Problem child Terra continues to cause trouble even after his collapse. Already in October last year, a $ 90 million exploit occurred on the Mirror protocol. The curious incident was noticed only a few days ago, shortly before another attack occurred.
Mapping real–time prices of stocks, making them tradable as synthetic assets – also called stock tokens – and thus bringing the stock market to the blockchain: the core function of the mirror protocol running on the Terra blockchain offers many advantages, and apparently just as many vulnerabilities. A previously unknown attacker managed to trick the protocol about seven months ago and made it easier by about $ 90 million. The incident has only now been confirmed by the anonymous Terra whistleblower FatMan revealed in a series of tweets.
Vulnerability costs $ 90 million
The Mirror protocol can be used to enter into long and short positions – i.e. bets on rising or falling prices – on tech stocks. For this, users must deposit a collateral security and block it for two weeks. After the trade is completed, the funds can be unlocked again. So far, so good.
But apparently there was an error in the code, as a result of which the same ID could be used to withdraw funds more than once. This allowed the attacker to unlock the collateral of other users and access it himself. Summa summarum: over $90 million.

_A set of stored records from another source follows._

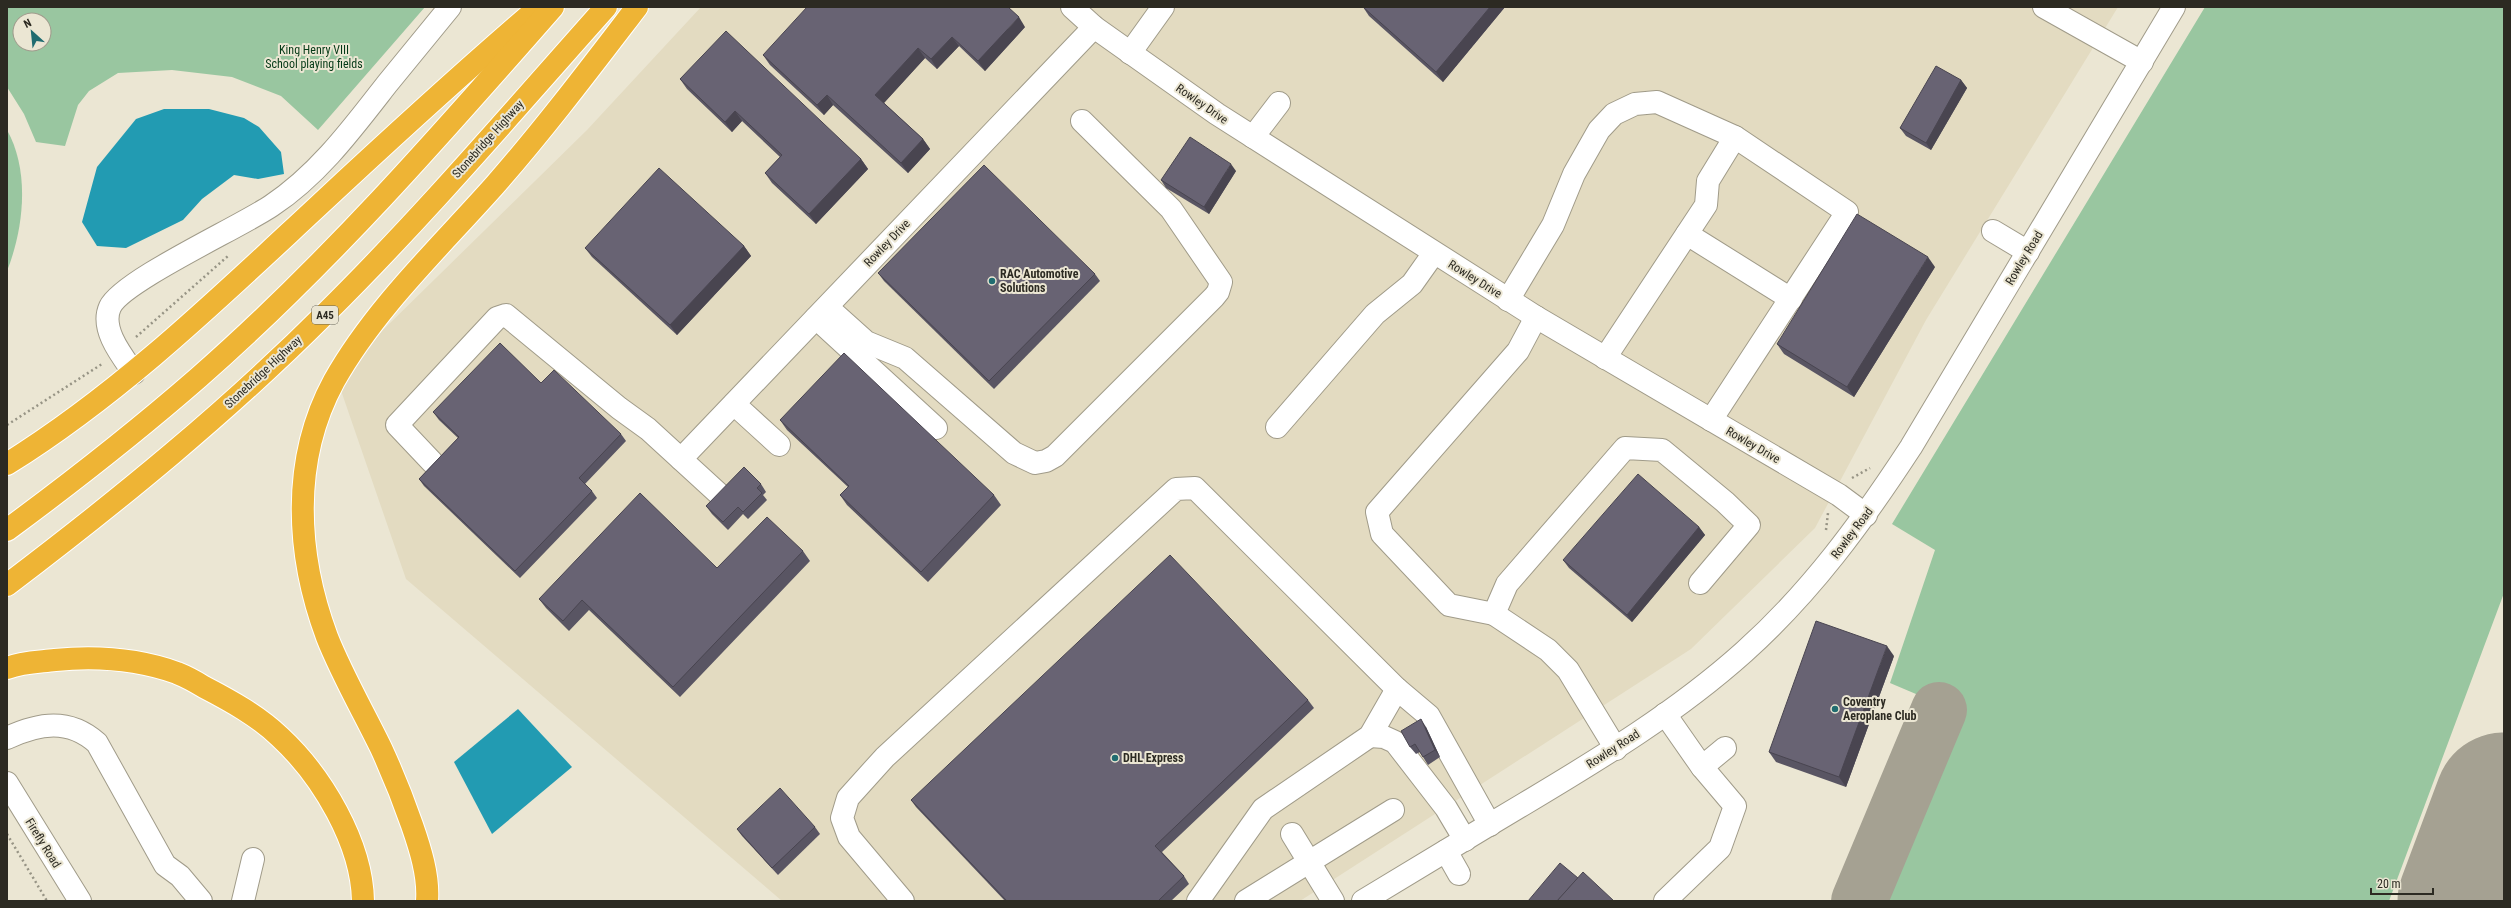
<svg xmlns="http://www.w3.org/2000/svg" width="2511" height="908" font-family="'Roboto Condensed',sans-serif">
	<rect width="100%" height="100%" fill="#ebe6d3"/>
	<polygon fill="#e3dbc1" points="701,7 2118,7 1926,320 1815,528 1691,649 1300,901 782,901 406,579 336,376 587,130"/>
	<g fill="#99c6a0" fill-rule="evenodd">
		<path d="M7,7H425L318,130L281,96L232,77L172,70L118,73L89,91L78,105L65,146L36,142L24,114L7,87ZM20,20H44V44H20Z"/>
		<polygon points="2205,7 2504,7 2504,593 2389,901 1873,901 1956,711 1890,683 1935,550 1892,524"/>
		<path d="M7,130C30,171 24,228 7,271Z"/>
	</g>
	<g fill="#229bb2">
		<polygon points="164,109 209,109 244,118 259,127 281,152 284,174 258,179 234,175 202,199 183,220 126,248 97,246 82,222 97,167 136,119"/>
		<polygon points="518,709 572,767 492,834 454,762"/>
	</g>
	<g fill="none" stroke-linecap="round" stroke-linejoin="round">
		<polyline stroke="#a5a192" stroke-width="56" points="1859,901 1939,710"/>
		<polyline stroke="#a5a192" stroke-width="139" points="2467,901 2504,802"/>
		<defs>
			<g id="minor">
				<polyline points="1072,7 1094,27 1217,114 1536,317 1839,495 1866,515"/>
				<polyline points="2044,7 2142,62"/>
				<polyline points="1130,53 1163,7"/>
				<polyline points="1253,137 1279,103"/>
				<polyline points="1993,231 2028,252"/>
				<polyline points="1687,234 1791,299"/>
				<polyline points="1508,300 1553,225 1574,174 1599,130 1614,114 1635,104 1657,102 1735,137"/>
				<polyline points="827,307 866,342 905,358 1014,453 1035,463 1046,461 1055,456 1214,297 1218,292 1221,282 1171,209 1082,121"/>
				<polyline points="816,318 936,428"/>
				<polyline points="1605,358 1706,205 1708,181 1735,137 1847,212 1711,420"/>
				<path d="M134,373C122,356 100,329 110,307C122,281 240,227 271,206C318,175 352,129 387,84C408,58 429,33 450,7"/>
				<polyline points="734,404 779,445"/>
				<polyline points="1277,427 1375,314 1412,284 1434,253"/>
				<polyline points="681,459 1094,27"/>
				<polyline points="432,462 397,425 497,318 506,315 619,408 648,429 719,494"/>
				<polyline points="1494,614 1449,605 1382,534 1377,512 1518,351 1536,317"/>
				<polyline points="1665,714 1702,767 1725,748"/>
				<polyline points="1370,736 1384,737 1395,742 1446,808 1465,840"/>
				<path d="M7,738C39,723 69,718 97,743L165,865L180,876L201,901"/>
				<polyline points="1616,749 1568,670 1548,650 1494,614 1507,584 1625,448 1662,450 1725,502 1749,525 1700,583"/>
				<polyline points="7,783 80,901"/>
				<polyline points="1292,834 1333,901"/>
				<polyline points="1446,851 1459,874"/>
				<polyline points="243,901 253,859"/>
				<polyline points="903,901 849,837 842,818 848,798 885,757 1176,489 1195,488 1397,689 1429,716 1490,825"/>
				<polyline points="1198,901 1263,809 1370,736 1397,689"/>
				<polyline points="1246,901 1393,810"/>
				<path d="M1363,901C1416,869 1470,836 1524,804C1601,758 1677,712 1744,652C1811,592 1862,522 1911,447L2174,7"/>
				<polyline points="1665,901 1720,848 1735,806 1702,767"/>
			</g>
			<g id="highway">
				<path d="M7,464C121,393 218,299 316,208C389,140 462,73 538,8"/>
				<path d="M7,530C72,482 136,432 198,378C327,265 440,136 553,7"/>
				<path d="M7,585C119,500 227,412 326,313C424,216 514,110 606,7"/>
				<path d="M7,668C22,662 38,662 55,660C96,656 138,659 177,673C187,677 196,682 204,687C231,701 258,716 280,737C322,776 362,843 363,901"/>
				<path d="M427,901C429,876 420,848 412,825C403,799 393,774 381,748C363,711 342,675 327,637C296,554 291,460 334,381C375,308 440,247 495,185C545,128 591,67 637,7"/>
			</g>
		</defs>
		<use href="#minor" stroke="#a09b89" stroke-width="24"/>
		<use href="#highway" stroke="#fff" stroke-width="24"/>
		<g stroke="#979485" stroke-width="2.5" stroke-dasharray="2 3" stroke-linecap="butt">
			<polyline points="136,337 228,256"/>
			<polyline points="7,425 102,364"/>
			<polyline points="1852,478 1870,468"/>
			<polyline points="1826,530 1828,513"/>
			<polyline points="7,834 47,901"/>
		</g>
		<use href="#minor" stroke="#fff" stroke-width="22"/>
		<use href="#highway" stroke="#eeb435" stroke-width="22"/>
	</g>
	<g fill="#595563">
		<polygon points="1363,7 1505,7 1443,82 1369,16"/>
		<polygon points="1025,27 985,71 959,46 937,69 925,58 884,103 923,139 930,149 908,173 833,105 824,115 770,65 763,55"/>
		<polygon points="680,79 861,159 868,169 816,224 772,183 765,173 780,157 742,121 732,132 687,89"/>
		<polygon points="1961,80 1967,88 1931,150 1906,136 1900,128"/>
		<polygon points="1236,171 1209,214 1166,188 1161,180"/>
		<polygon points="744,246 751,256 677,335 592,257 585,248"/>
		<polygon points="1935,267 1854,397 1784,354 1777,344"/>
		<polygon points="878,273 1095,274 1100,281 994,389 884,281"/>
		<polygon points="541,383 621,434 626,441 585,484 592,491 597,498 520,578 424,486 419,479 458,438 439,420 433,412"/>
		<polygon points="780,420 994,495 1001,505 928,582 847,505 840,495 848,487 787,430"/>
		<polygon points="761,484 766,492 763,495 767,500 748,519 743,514 728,530 712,514 706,506"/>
		<polygon points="1699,527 1705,535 1632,622 1569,568 1563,560"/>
		<polygon points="803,551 810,561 680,697 589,610 569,631 546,608 539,599 717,568"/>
		<polygon points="1894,656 1846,787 1776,762 1769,752"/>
		<polygon points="1308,700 1314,708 1162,852 1184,876 1189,884 1171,901 1005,901 916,807 911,800"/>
		<polygon points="1426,727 1440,757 1428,765 1420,752 1416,754 1410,747"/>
		<polygon points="815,827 820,834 778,875 742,836 737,829"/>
	</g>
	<g fill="#494550">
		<polygon points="1490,7 1505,7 1443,82 1436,72"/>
		<polygon points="1019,17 1025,27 985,71 978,61"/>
		<polygon points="952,37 959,46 937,69 931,59"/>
		<polygon points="918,48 925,58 882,105 875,95"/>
		<polygon points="1961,80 1967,88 1931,150 1926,143"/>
		<polygon points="827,95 833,105 824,115 817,105"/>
		<polygon points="735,111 742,121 732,132 725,122"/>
		<polygon points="923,139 930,149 908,173 901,163"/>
		<polygon points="861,159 868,169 816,224 809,214"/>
		<polygon points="1231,164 1236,171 1209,214 1204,207"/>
		<polygon points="744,246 751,256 677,335 670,325"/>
		<polygon points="1928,257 1935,267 1854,397 1847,387"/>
		<polygon points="1699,527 1705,535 1632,622 1627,615"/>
		<polygon points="1887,646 1894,656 1846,787 1839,777"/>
		<polygon points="1421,719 1426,727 1440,757 1435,750"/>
	</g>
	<g fill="#686373" stroke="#494550">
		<polygon points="807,7 1008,7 1019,17 978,61 952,37 931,59 918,48 875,95 923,139 901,163 827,95 817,105 763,55"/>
		<polygon points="1363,7 1490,7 1436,72"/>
		<polygon points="726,31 861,159 809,214 765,173 782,155 735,111 725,122 680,79"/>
		<polygon points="1936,66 1961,80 1926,143 1900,128"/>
		<polygon points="1190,137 1231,164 1204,207 1161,180"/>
		<polygon points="984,165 1095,274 989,381 878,273"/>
		<polygon points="659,168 744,246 670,325 585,248"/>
		<polygon points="1857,214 1928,257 1847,387 1777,344"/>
		<polygon points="500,343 541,383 554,370 621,434 579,478 592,491 515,571 419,479 459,437 433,412"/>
		<polygon points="844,353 994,495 921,572 840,495 849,486 780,420"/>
		<polygon points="744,467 761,484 757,488 762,493 743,512 738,507 723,522 706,506"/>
		<polygon points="1638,474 1699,527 1627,615 1563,560"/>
		<polygon points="640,493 717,568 767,517 803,551 673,687 582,600 563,621 539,599"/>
		<polygon points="1170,555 1308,700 1155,846 1184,876 1158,901 1007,901 911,800"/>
		<polygon points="1816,621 1887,646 1839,777 1769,752"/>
		<polygon points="1421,719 1435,750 1423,757 1415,744 1410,747 1401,731"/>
		<polygon points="780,788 815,827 772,868 737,829"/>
		<polygon points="1560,863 1578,878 1557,901 1528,901"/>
		<polygon points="1583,872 1614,901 1557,901"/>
	</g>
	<g fill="#206c70" stroke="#ebe6d3" stroke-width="1.5">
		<circle cx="992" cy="281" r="4"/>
		<circle cx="1835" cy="709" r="4"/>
		<circle cx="1115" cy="758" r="4"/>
	</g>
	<g text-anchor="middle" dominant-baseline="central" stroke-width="4" stroke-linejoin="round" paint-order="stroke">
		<rect fill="#ebe6d3" stroke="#656257" stroke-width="1" x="312" y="306" width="26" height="18" rx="3"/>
		<g font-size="11" font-weight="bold" fill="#2c2a22">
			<text x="325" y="315">A45</text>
		</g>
		<g font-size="12" fill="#043916" stroke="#ebe6d3">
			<text x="314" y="50">King Henry VIII<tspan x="314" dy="14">School playing fields</tspan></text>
		</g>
		<g font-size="12" fill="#2c2a22" stroke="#ebe6d3">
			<text transform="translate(1202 104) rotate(35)">Rowley Drive</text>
			<text transform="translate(488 139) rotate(-48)">Stonebridge Highway</text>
			<text transform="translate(887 243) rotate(-46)">Rowley Drive</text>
			<text transform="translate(2024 258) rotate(-59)">Rowley Road</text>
			<text transform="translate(1475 279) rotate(32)">Rowley Drive</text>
			<text transform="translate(263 372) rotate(-43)">Stonebridge Highway</text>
			<text transform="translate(1753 445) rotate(30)">Rowley Drive</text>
			<text transform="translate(1852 533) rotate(-53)">Rowley Road</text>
			<text transform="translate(1613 749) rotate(-33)">Rowley Road</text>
			<text transform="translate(43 843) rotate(58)">Firefly Road</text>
		</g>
		<g font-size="12" font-weight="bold" fill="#2c2a22" stroke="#ebe6d3" text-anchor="start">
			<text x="1000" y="274">RAC Automotive<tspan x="1000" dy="14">Solutions</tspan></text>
			<text x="1843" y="702">Coventry<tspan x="1843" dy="14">Aeroplane Club</tspan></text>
			<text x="1123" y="758">DHL Express</text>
		</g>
	</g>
	<rect width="2511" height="908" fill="none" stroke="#2c2a22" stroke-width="16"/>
	<g transform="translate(32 32) rotate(333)"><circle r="19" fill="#ebe6d3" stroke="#9f9b8c"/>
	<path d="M0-3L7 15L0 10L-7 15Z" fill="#206c70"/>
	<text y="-6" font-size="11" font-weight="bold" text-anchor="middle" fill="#2c2a22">N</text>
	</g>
	<path d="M2371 888v6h62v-6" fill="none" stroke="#2c2a22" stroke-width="2"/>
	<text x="2377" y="888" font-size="12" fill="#2c2a22" stroke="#ebe6d3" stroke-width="3" paint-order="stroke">20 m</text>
</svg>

“The lock contract did not check whether the funds were sent from the Mint contract, so the attacker opened a position with $ 10 in collateral and sent $ 10,000 directly to the lock contract. He was then able to unlock the collateral of others again and again in a loop from the contract,” explains FatMan. Several times, the attacker ”turned $ 10,000 into $ 4,300,000″ as a result.
Because it was so nice: Mirror looted again
Same protocol, different error. On Sunday, another attack on Mirror was observed. The problem this time: Apparently Mirror was using an outdated Oracle version. As a result, Mirror valued the LUNC token at about five US dollars, which is actually worth only fractions of a cent.
”For $1,000 in LUNC, an attacker can now charge $1.3 million in collateral,” FatMan wrote. “Apparently, the reason was that the Terra Classic validators were working with an outdated version of the Oracle software”, explained ChainLinkGod.eth on Twitter.
Due to the error, the mBTC, mETH, mDOT and mGLXY pools were looted. In total, the damage is expected to amount to two million US dollars. In the meantime, the error has been fixed and the Oracle version has been updated.